Strong families strong economies

6 Feb

More evidence concerning the most important but routinely ignored variable in social science.  From Patrick Fagan via the Public Discourse (the intro and conclusion):

Even if all the market reforms of the Washington think tanks, the Wall Street Journal, and Forbes Magazine were enacted, we’d still need to kiss the Great American Economy goodbye. Below the level of economic policy lies a society that is producing fewer people capable of hard work, especially married men with children. As the retreat from marriage continues apace, there are fewer and fewer of these men, resulting in a slowly, permanently decelerating economy.

When men get married, their sense of responsibility and drive to provide gives them the incentive to work much harder. This translates into an average 27-percent increase in their productivity and income. With the retreat from marriage, instead of this “marriage premium,” we get more single men (who work the least), more cohabiting men (who work less than married men), and more divorced men (who fall between the singles and cohabiters).

All this is visible in the changing work patterns of our country, resulting in real macro-economic consequences. Fifty years ago family life and the economy were quite different.

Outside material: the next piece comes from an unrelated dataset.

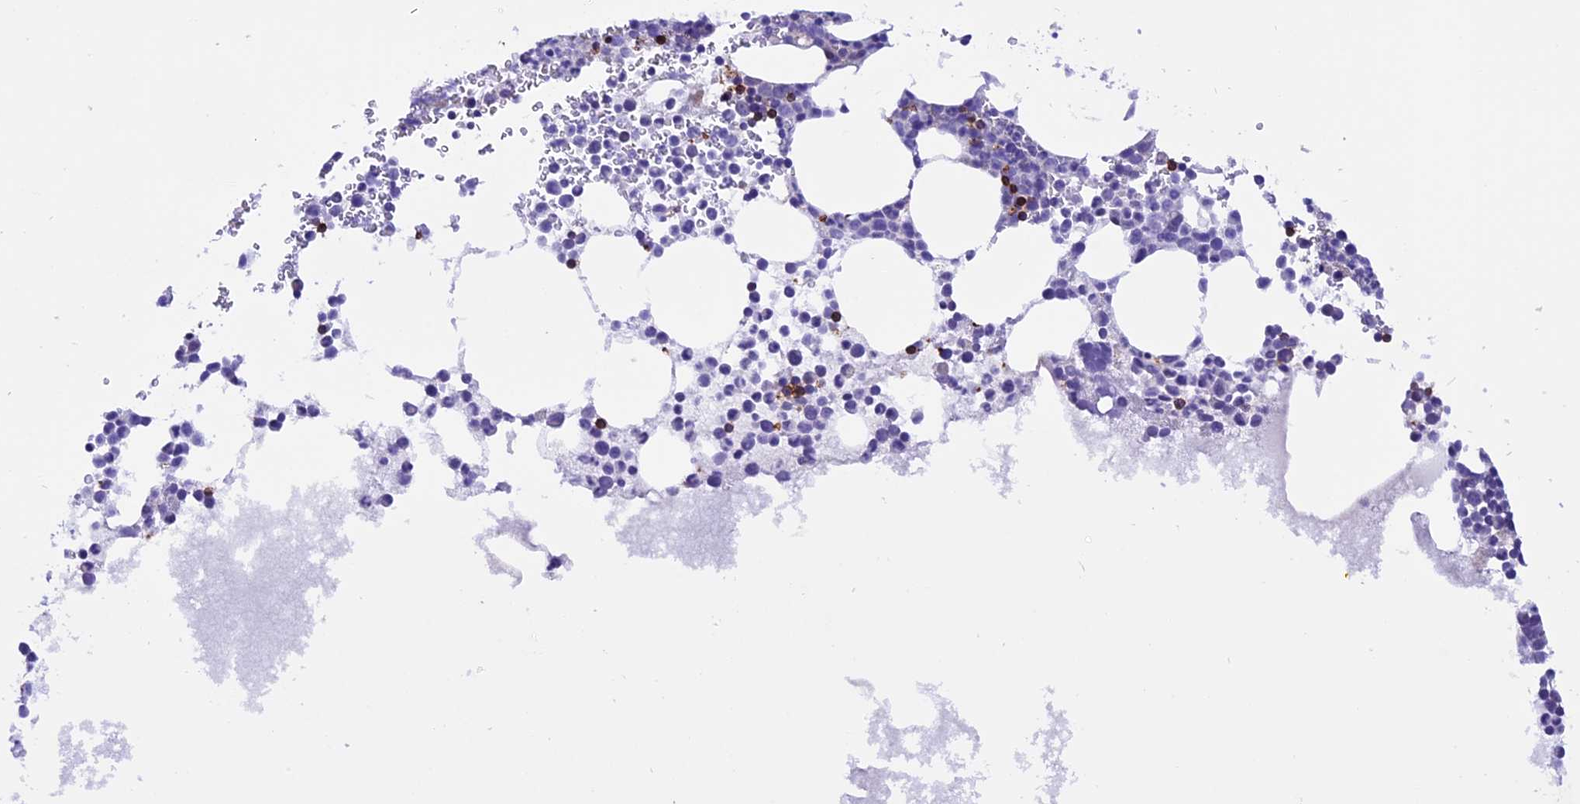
{"staining": {"intensity": "strong", "quantity": "<25%", "location": "cytoplasmic/membranous"}, "tissue": "bone marrow", "cell_type": "Hematopoietic cells", "image_type": "normal", "snomed": [{"axis": "morphology", "description": "Normal tissue, NOS"}, {"axis": "topography", "description": "Bone marrow"}], "caption": "Strong cytoplasmic/membranous staining for a protein is present in approximately <25% of hematopoietic cells of normal bone marrow using immunohistochemistry (IHC).", "gene": "XKR7", "patient": {"sex": "female", "age": 78}}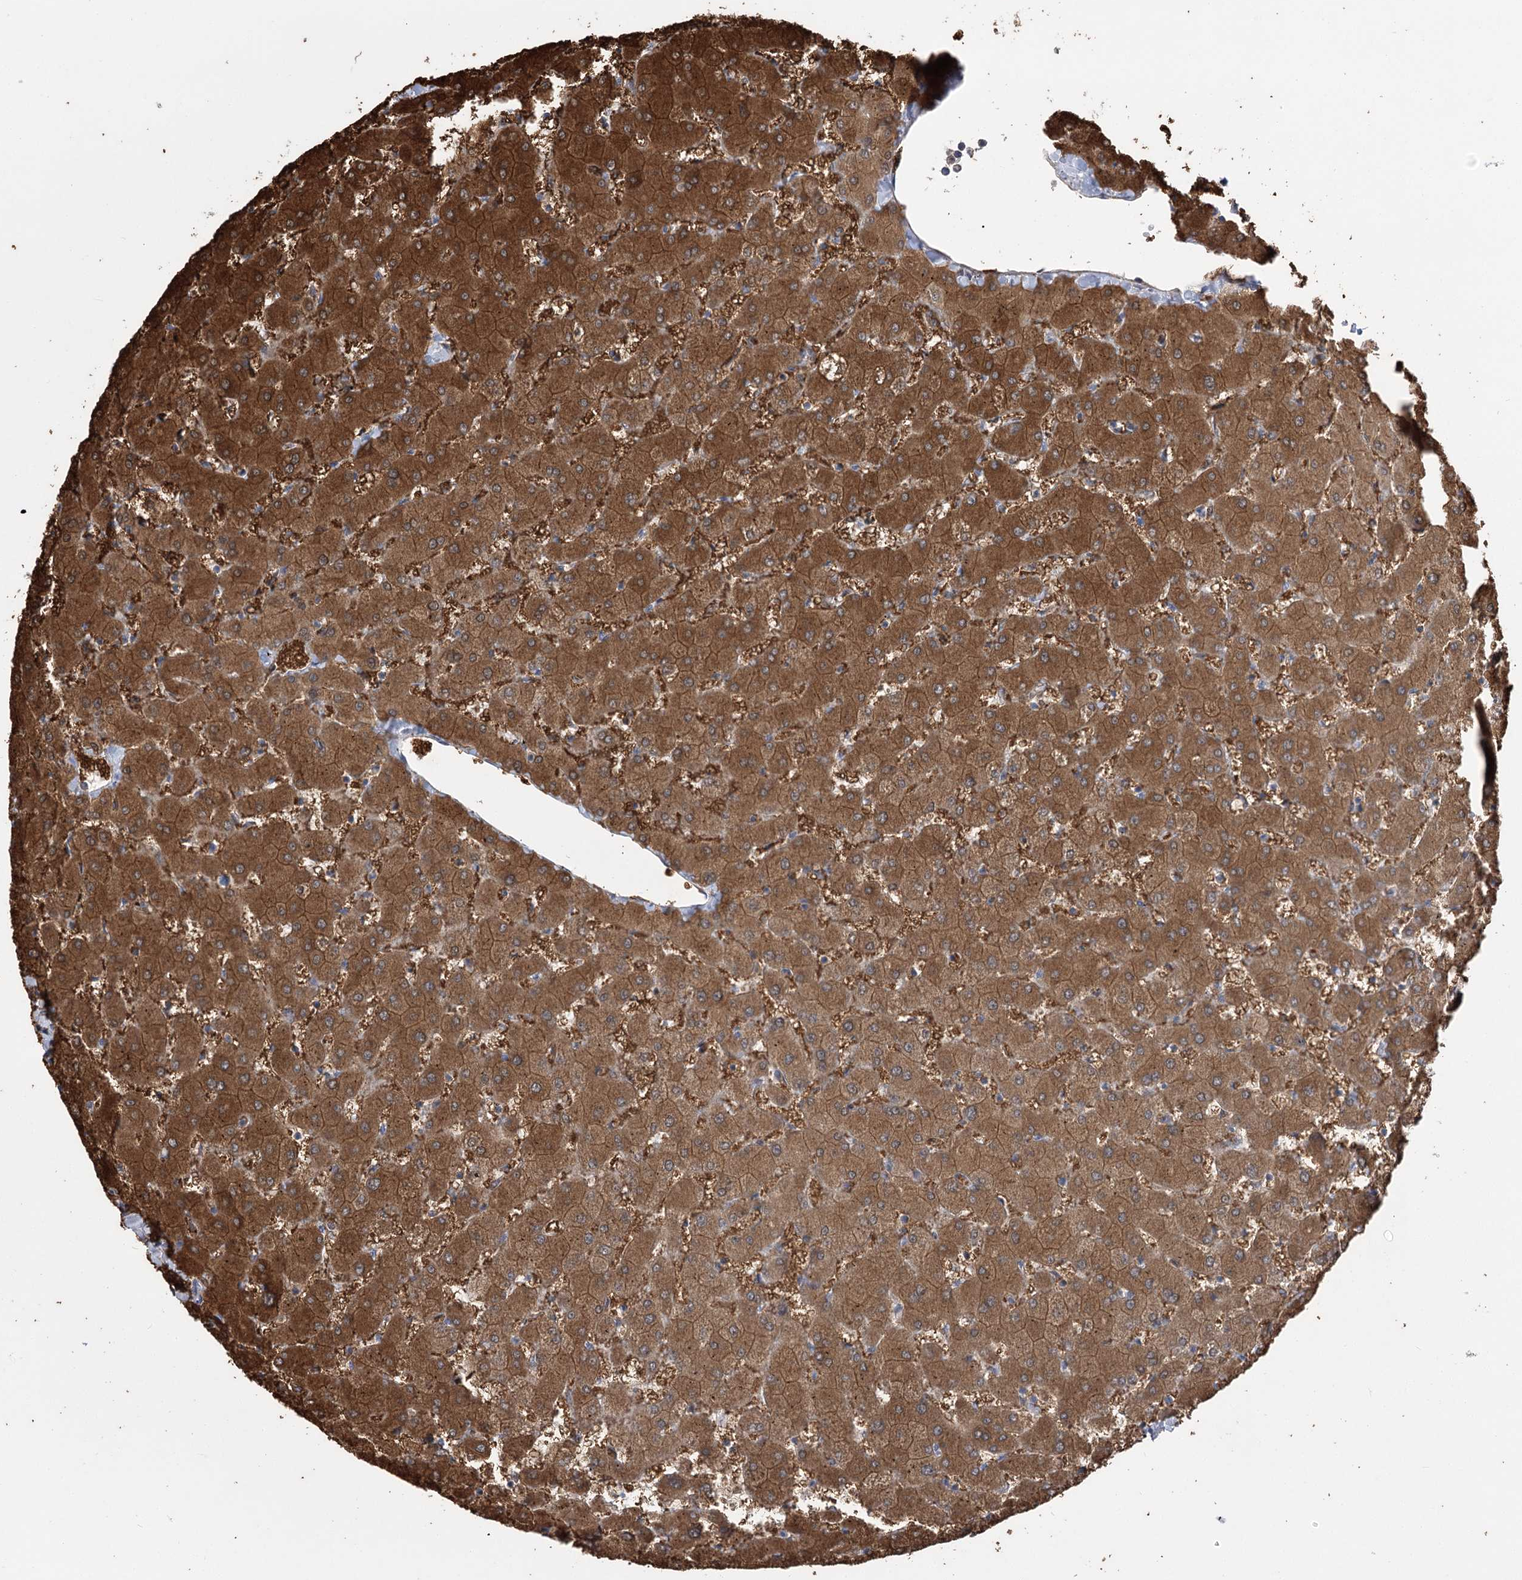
{"staining": {"intensity": "strong", "quantity": ">75%", "location": "cytoplasmic/membranous"}, "tissue": "liver", "cell_type": "Cholangiocytes", "image_type": "normal", "snomed": [{"axis": "morphology", "description": "Normal tissue, NOS"}, {"axis": "topography", "description": "Liver"}], "caption": "IHC of normal human liver displays high levels of strong cytoplasmic/membranous staining in approximately >75% of cholangiocytes.", "gene": "UGP2", "patient": {"sex": "female", "age": 63}}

Around 1960, just prior to the sexual revolution, the United States was the world’s heavyweight champion in economic productivity and earnings. Today we can still lift a lot, but, to extend the metaphor, we are moving down to the middleweight class. My colleague Dr. Henry Potrykus has shown that divorce alone has reduced the annual growth rate of the economy by at least one sixth since the mid-1980s, which with its compounding effect is by now quite significant.

No matter which way you look at it—through the lens of income, savings, or poverty—marriage is the great engine of the economy, with every household a building block that either contributes or takes away, millions of times over. Put all these families together, and we have the team that runs the American economy.


The intact married family with children is the household that generates the productive work, income, and savings that purchase houses, food, cars, and clothing, use energy, send children to school, and save for college and weddings. It is of homes like this that the Nobel Laureate economist Gary Becker spoke when he said that “the mother at home raising her children contributes more to the economy than her husband out in the workforce.” If we want a vibrant economy, we must grow the best of children, just as the farmer who wants the best crops pays close attention to the timing of the seasons, and sows the best seed in the best soil he can.
Much like the farmer who neglects the basics, the peoples of Spain, Italy, and Greece have given up on traditional family life as the core of their culture and their future, and have vied with each other over the last few decades for the lowest fertility rate in the world. The finance ministers of the European Union (and the world) do not appear to have caught on to the economy-altering implications of this change, while we in the United States are well on our way to becoming a Spain, Italy, or Greece writ large, unless we again learn the fundamental law of the seasons of society’s regeneration, and the absolute necessity of the timely emergence of the young intact married family with children that worships God weekly.
But I suspect, as with crime and education, instead of identifying the main causes and promoting the best solutions, we’ll continue to fight over which color band-aid to apply to gaping wounds.
On another note, it is also necessary to point out that this problem is not clearly or easily addressed with the standard “movement” conservative lines (just cut taxes and unleash the free market).  Indeed, a case could be made that aspects of capitalism, as with an vast expansion of statist welfare policies and taxation, have contributed to the deterioration of the family.  This is something I’m currently looking into this possibility.  But as a classical conservative, the health of society and family is more important than unbridled capitalism.  The family is basic to human nature, part of the creational order, while markets are conventions of men and rightly subject to society’s control (same with the state).




4 Responses to “Strong families strong economies”

  1. John Morgan February 19, 2013 at 11:40 am #

    “With the retreat from marriage, instead of this “marriage premium,” we get more single men (who work the least), more cohabiting men (who work less than married men), and more divorced men (who fall between the singles and cohabiters).” I found that to be quite offensive. The number one reason American culture is in peril today is because marriage and family have have been placed on an alter of idolatry. It is homes like Apostle Paul’s where: “He that is unmarried careth for the things that belong to the Lord, how he may please the Lord.” The health of our society will continue on a terminal course of destruction as long as there is an imbalance between celibacy and marriage. John, St. Paul’s Call International


    • thereformedmind February 19, 2013 at 2:11 pm #

      Thanks for commenting John. The quote you refer to is simply a summary of sociological facts. Honestly, he didn’t say as much as he could have. Single-men cause more crime and are the least fatherly to the children they sire, as well, both in addition to their relative idleness with respect to work hours. Not every single-man behaves that way (I would suppose the self-consciously celibate men do not, though I’m guessing). But simply reporting facts as he has done is hardly a reason to be offended.


      • John Morgan February 19, 2013 at 4:33 pm #

        And girls raised by single mothers are 200% more likely to mare children out of wedlock, end up on welfare without a job, and depend on other tax paying americans to foot their bills. Just the facts.